Assume that two random variables $X$ and $Y$ satisfy $X\ge 0$, $Y\ge0$ and $X+Y\ge 1$. Does it hold that $$\mathbb{E}\left[\frac{X}{X+Y}\right]\le \frac{\mathbb{E}[X]}{\mathbb{E}[X+Y]},$$ whereby $\mathbb{E}[\cdot]$ denotes the expected value?
Jensen's inequality may be helpful, but I don't know how to apply it here.
I want to add the additional condition that X increases if X+Y increases.

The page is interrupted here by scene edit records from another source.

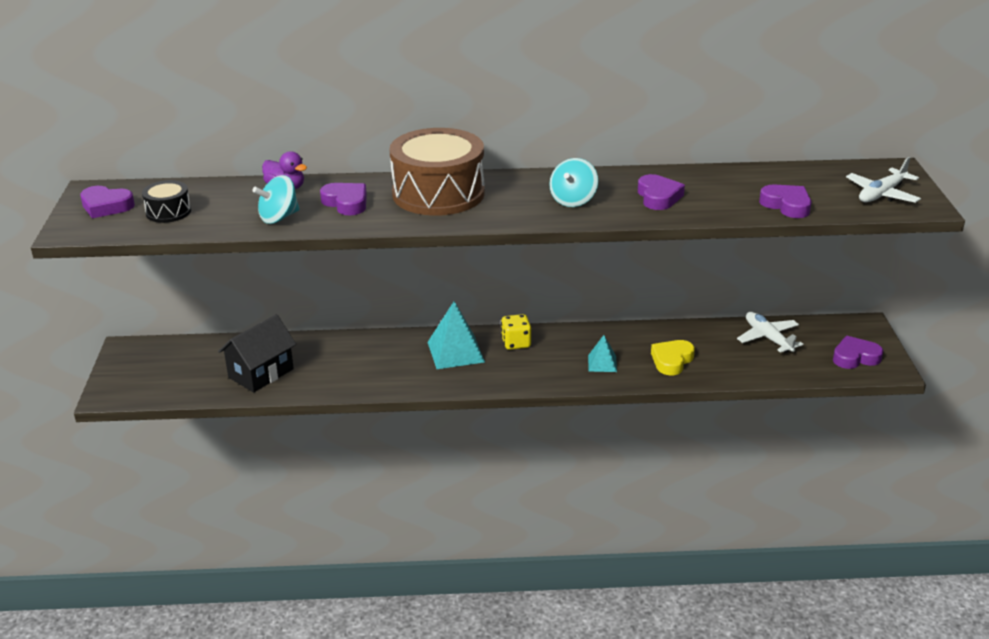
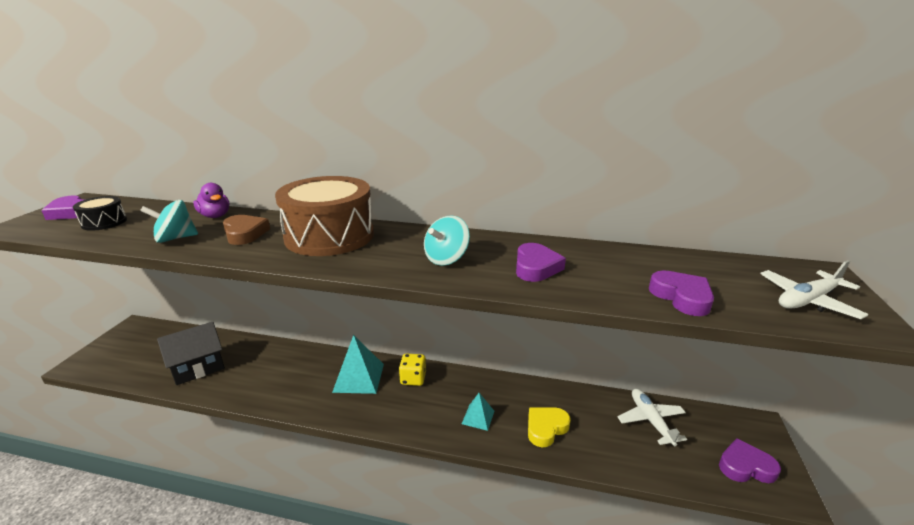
camera: 15 degrees right, 5 degrees down
(346, 203) = (245, 233): purple heart -> brown heart

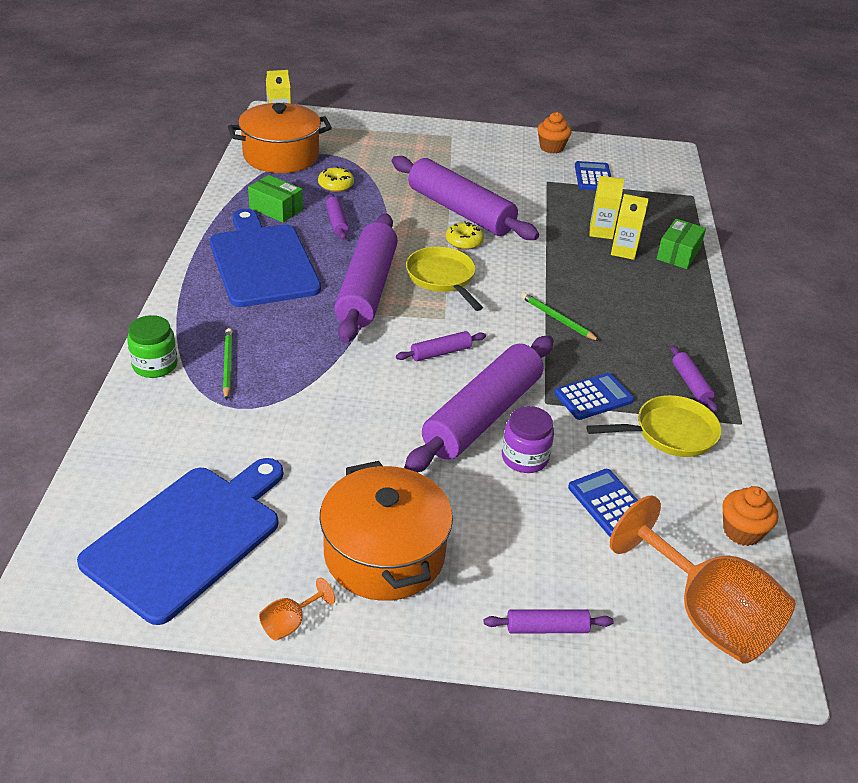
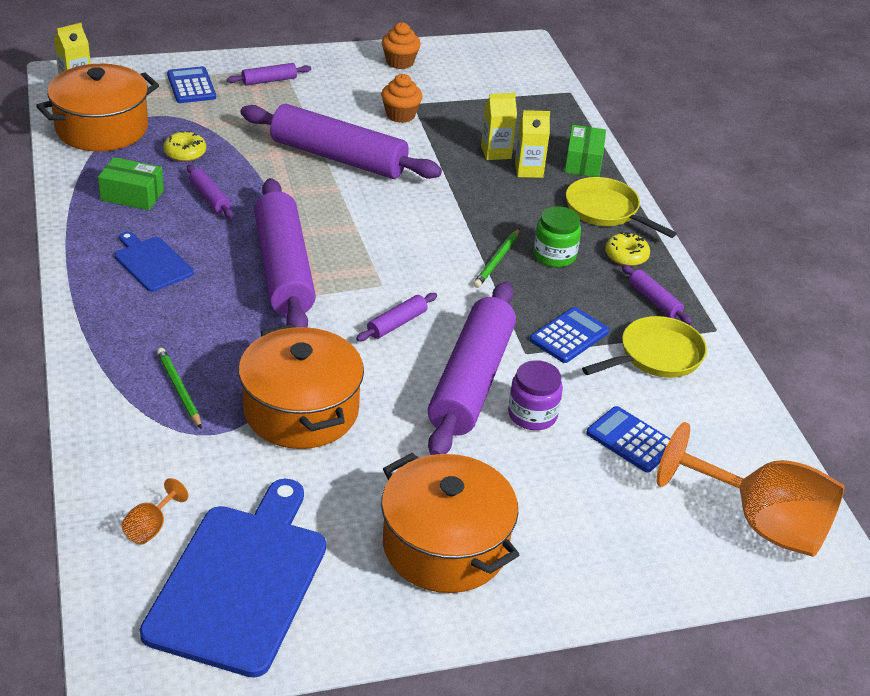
camera: 20 degrees left, 0 degrees up
(155, 365) = (98, 408): green jar -> green jar (554, 255)
(262, 262) = (152, 262): blue cutting board -> blue cutting board, size x0.51
(290, 623) = (389, 637): orange goblet -> orange goblet (150, 527)
(319, 405) = (301, 410): none -> orange pot
(442, 278) = (358, 240): yellow pan -> yellow pan (606, 211)
(464, 242) = (360, 193): yellow donut -> yellow donut (626, 256)
(547, 628) = (629, 574): purple rolling pin -> purple rolling pin (269, 80)
(558, 319) = (497, 260): green pencil -> green pencil turned 90 degrees counterclockwise
(593, 177) = (460, 90): blue calculator -> blue calculator (191, 86)
(742, 531) = (759, 436): orange cupcake -> orange cupcake (400, 115)

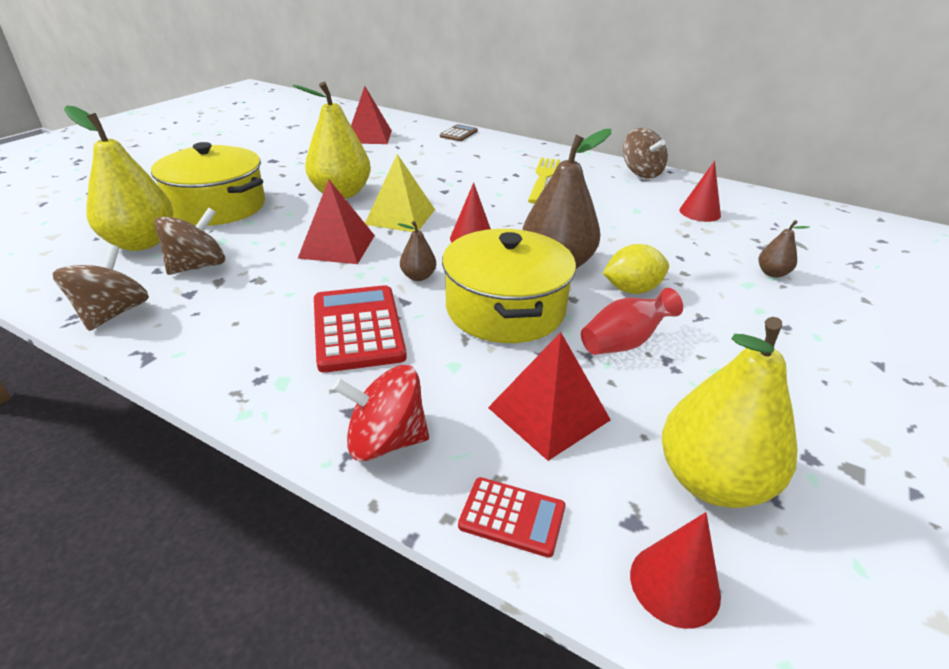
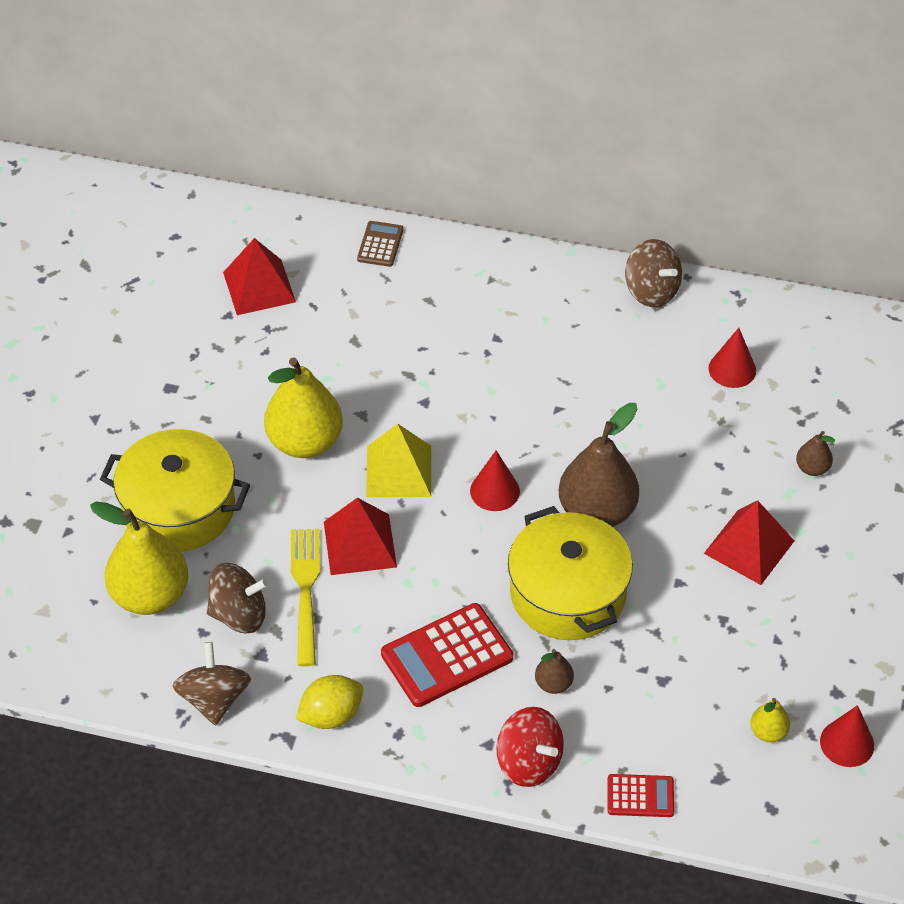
camera: 15 degrees left, 15 degrees up
(198, 266) = (239, 614): brown spinning top -> brown spinning top turned 60 degrees clockwise
(358, 328) = (447, 656): red calculator -> red calculator turned 90 degrees counterclockwise
(385, 440) = (529, 762): red spinning top -> red spinning top turned 120 degrees counterclockwise
(418, 277) = (467, 570): brown pear -> brown pear (553, 684)
(543, 178) = (534, 339): yellow fork -> yellow fork (305, 590)
(548, 413) = (640, 704): red pyramid -> red pyramid (749, 547)
(624, 342) = (684, 609): red vase -> none
(632, 290) = (679, 533): yellow lemon -> yellow lemon (331, 715)
(674, 584) = (750, 812): red cone -> red cone (847, 743)
(711, 481) = (768, 732): yellow pear -> yellow pear, size x0.46

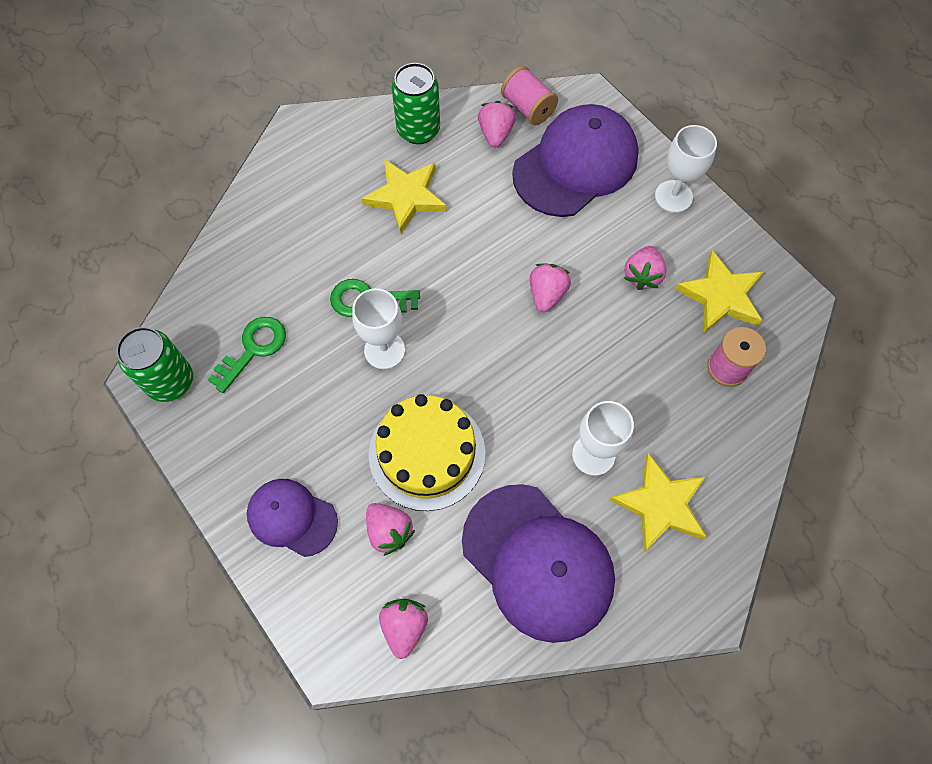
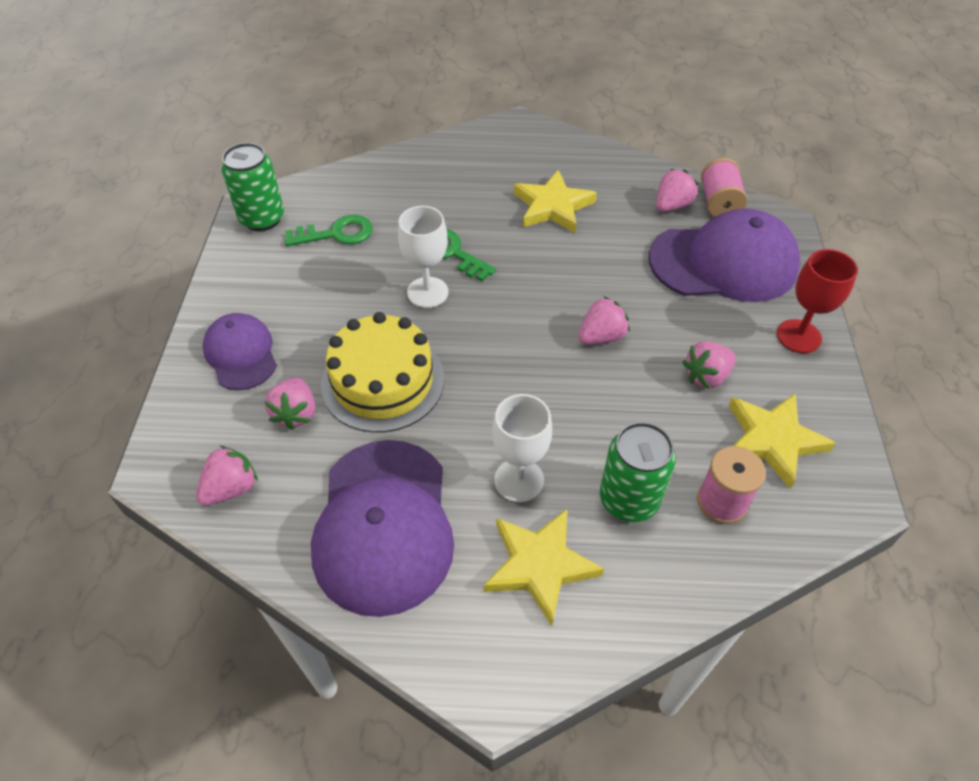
camera: 40 degrees right, 15 degrees down
(418, 130) = (608, 171): green can -> green can (629, 500)
(673, 196) = (798, 336): white goblet -> red goblet

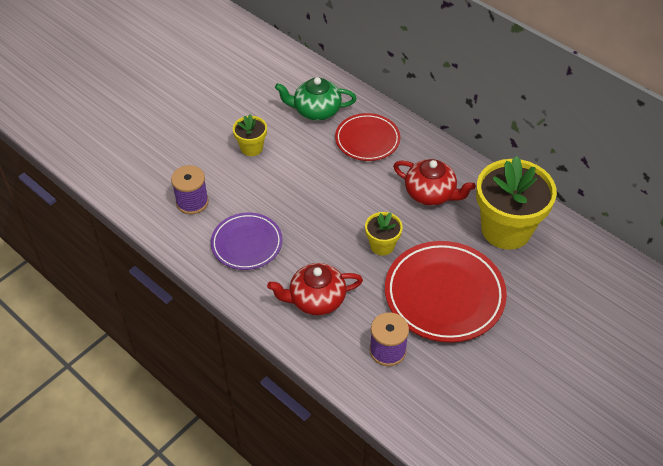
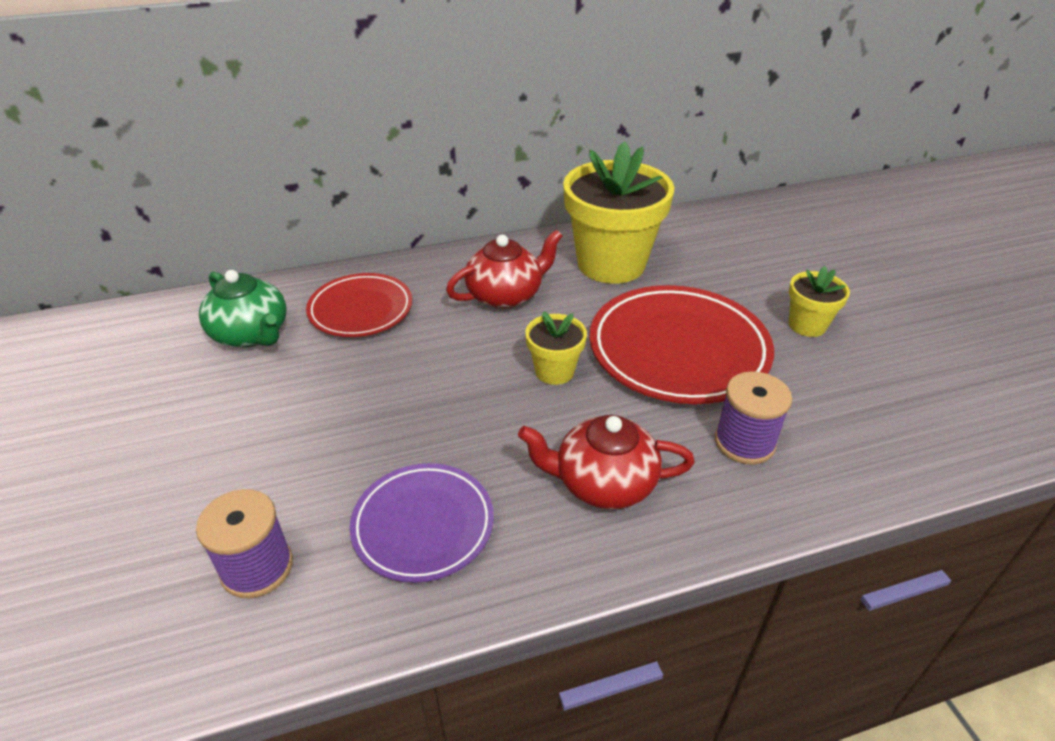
camera: 60 degrees left, 10 degrees down
(251, 148) = (233, 432): yellow flower pot -> yellow flower pot (807, 325)
(316, 111) = (251, 334): green teapot -> green teapot turned 75 degrees counterclockwise
(316, 299) = (603, 483): red teapot -> red teapot turned 75 degrees clockwise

No. Both directions of the inequality are possible:
Case A: $X=1$ or $4$ with equal probability and independently $Y=1$ or $2$ with equal probability
Case B: $X=1$ or $2$ with equal probability and independently $Y=1$ or $4$ with equal probability
With further thought, finding examples having two directions for the inequality is trivial whenever you do not start with equality (you do not need independence); all you have to do is swap $X$ and $Y$, since both $E\big[\frac{X}{X+Y}\big]+E\big[\frac{Y}{Y+X}\big]=1$ and $\frac{E[X]}{E[X+Y]} +\frac{E[Y]}{E[Y+X]}=1$, so $$E\left[\frac{X}{X+Y}\right] < \frac{E[X]}{E[X+Y]} \iff E\left[\frac{Y}{Y+X}\right]> \frac{E[Y]}{E[Y+X]}.$$
Clearly $E\big[\frac{X}{X+Y}\big]$ and $\frac{E[X]}{E[X+Y]}$ are each between $0$ and $1$ so the difference between them is between $-1$ and $+1$. They can approach these bounds, for example with $P\big((X,Y)=(n^4,1)\big)=\frac1n$ and $P\big((X,Y)=(1,n^2)\big)=1-\frac1n$ which for large $n$ gives $E\big[\frac{X}{X+Y}\big] \approx \frac1n +\frac1{n^2}$ approaching $0$ and $\frac{E[X]}{E[X+Y]} \approx 1-\frac1n +\frac2{n^2}$ approaching $1$.